Ocho muertos en una violencia incontrolada

Mientras unos la vitoreaban bajo el balcón en la céntrica plaza Murillo, con la imagen de fondo de la torre presidencial construida por Evo Morales como símbolo de su etapa al frente de Bolivia, cerca se escuchaba como la Policía dispersaba con gases a los incondicionales del líder indígena.

Muchos habían llegado a la carrera al centro de La Paz enarbolando la whipala, la bandera multicolor de los indígenas, al grito de "ahora sí, guerra civil".

La violencia suma en las últimas horas nuevos muertos en estos 23 días de enfrentamientos entre quienes siempre defenderán a Morales y quienes querían impedir que se perpetuara en el poder convirtiendo a Bolivia en una especie de Venezuela.

Militares y policías bolivianos detienen a ciudadanos en las protestas. Foto: EFE.
Militares y policías bolivianos detienen a ciudadanos en las protestas. Foto: EFE.

La incertidumbre ahora está en que la mayoría oficialista no acepte su renuncia y Bolivia tenga un presidente en el exilio y una presidenta provisional en La Paz.

En La Paz la tensión aún se siente, con calles casi desiertas, sin apenas transporte, con el comercio cerrado, sus escaparates blindados, mientras que en la oriental Santa Cruz se desató una fiesta tras conocerse que Áñez asumió la Presidencia interina.

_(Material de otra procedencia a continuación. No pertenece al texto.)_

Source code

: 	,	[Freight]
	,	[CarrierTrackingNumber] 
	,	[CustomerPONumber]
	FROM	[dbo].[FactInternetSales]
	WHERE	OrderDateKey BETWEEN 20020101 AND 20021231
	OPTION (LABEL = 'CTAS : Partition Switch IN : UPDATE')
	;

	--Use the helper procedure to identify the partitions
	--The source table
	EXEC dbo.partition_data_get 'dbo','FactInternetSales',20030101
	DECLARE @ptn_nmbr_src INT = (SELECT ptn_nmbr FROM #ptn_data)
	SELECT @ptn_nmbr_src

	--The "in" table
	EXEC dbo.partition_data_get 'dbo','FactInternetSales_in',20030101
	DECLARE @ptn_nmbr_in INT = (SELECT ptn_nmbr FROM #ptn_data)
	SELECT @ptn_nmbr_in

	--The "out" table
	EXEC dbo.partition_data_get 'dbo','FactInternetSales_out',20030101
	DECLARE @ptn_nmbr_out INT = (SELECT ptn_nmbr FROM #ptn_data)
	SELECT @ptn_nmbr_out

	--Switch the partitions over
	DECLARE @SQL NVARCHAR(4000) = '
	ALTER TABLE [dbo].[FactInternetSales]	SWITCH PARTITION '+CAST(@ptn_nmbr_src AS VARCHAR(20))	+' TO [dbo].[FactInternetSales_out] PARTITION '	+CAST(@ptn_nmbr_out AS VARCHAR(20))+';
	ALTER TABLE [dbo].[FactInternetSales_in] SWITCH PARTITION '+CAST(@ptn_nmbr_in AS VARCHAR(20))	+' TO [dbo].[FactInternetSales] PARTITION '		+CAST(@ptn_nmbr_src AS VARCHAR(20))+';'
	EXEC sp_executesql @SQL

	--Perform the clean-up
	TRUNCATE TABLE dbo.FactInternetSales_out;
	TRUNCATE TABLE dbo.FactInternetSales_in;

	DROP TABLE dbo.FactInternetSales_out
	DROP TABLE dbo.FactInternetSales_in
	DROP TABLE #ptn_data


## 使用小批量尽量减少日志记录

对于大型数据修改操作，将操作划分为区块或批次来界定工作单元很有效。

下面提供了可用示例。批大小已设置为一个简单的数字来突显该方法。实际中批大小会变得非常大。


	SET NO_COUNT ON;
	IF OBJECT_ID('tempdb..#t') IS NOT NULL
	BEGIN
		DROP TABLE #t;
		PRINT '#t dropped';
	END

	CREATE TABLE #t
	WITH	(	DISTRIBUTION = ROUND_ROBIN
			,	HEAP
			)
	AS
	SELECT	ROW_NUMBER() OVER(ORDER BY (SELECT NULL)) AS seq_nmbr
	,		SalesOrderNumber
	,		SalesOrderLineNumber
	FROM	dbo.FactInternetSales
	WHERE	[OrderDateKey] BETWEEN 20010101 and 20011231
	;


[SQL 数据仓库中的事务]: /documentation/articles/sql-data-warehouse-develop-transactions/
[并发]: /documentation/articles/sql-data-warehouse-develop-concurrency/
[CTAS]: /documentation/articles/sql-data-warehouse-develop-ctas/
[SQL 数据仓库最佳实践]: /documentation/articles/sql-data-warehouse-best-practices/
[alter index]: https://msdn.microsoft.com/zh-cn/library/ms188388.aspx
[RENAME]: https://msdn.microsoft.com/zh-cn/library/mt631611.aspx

Son al menos ocho muertos y 476 heridos, incluidos de bala, en una crisis que aparentemente aún no llegó a su final.

La llegada al poder de la segunda mujer en la historia de Bolivia, tras Lidia Gueiler entre 1979 a 1980, "se consuma sobre la sangre de hermanos asesinados por fuerzas policiales y militares usadas para el golpe", fue el epitafio del asilado Morales.